Could you copy every line of the data that contains "Test"?
┌─ Information provided
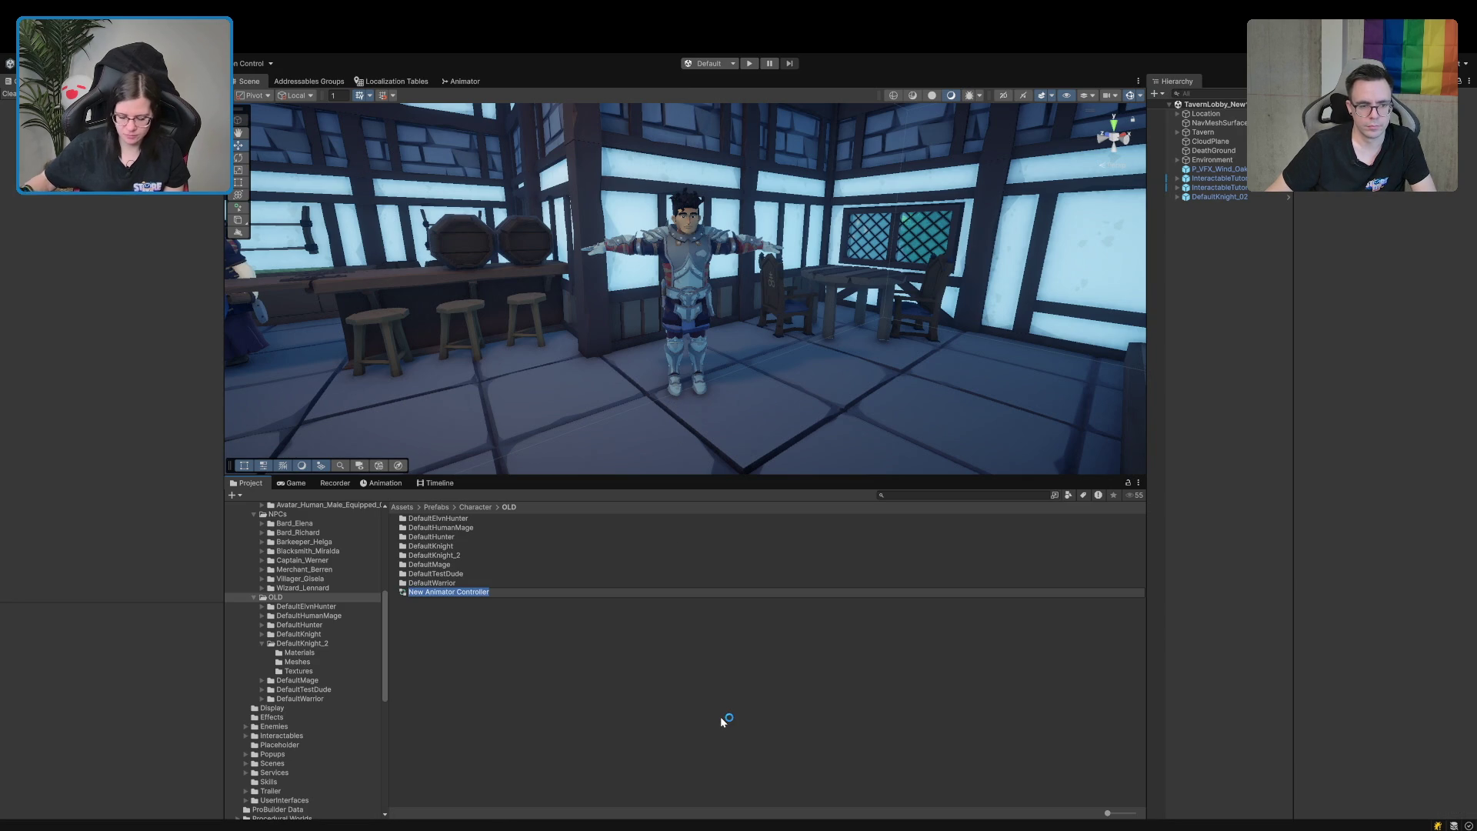
Name the controller Test and drag it into DefaultKnight_02's Animator Controller field.
text(Test)
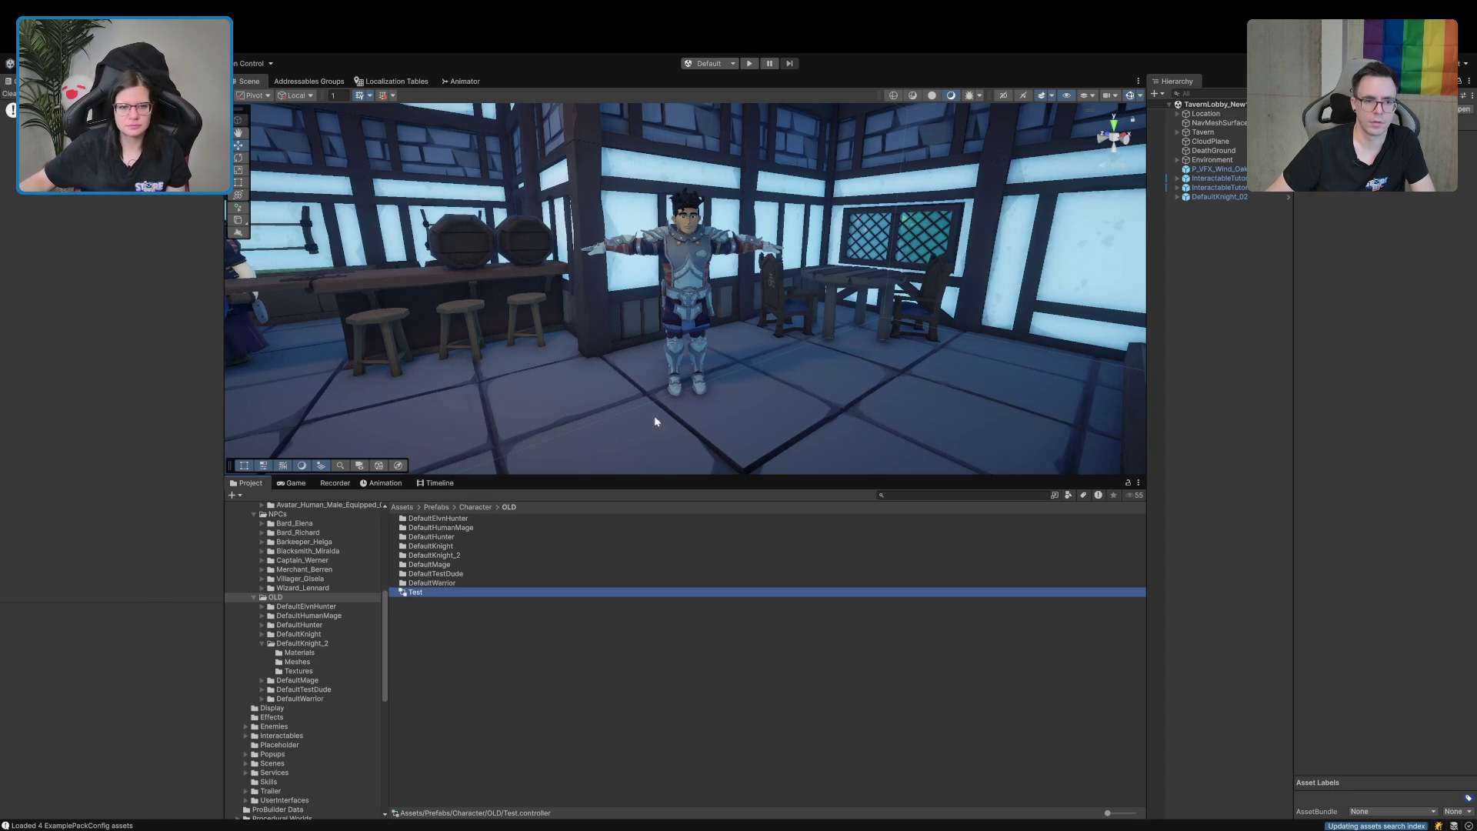
click(455, 83)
└─
### Output of the task
Name the controller Test and drag it into DefaultKnight_02's Animator Controller field.
text(Test)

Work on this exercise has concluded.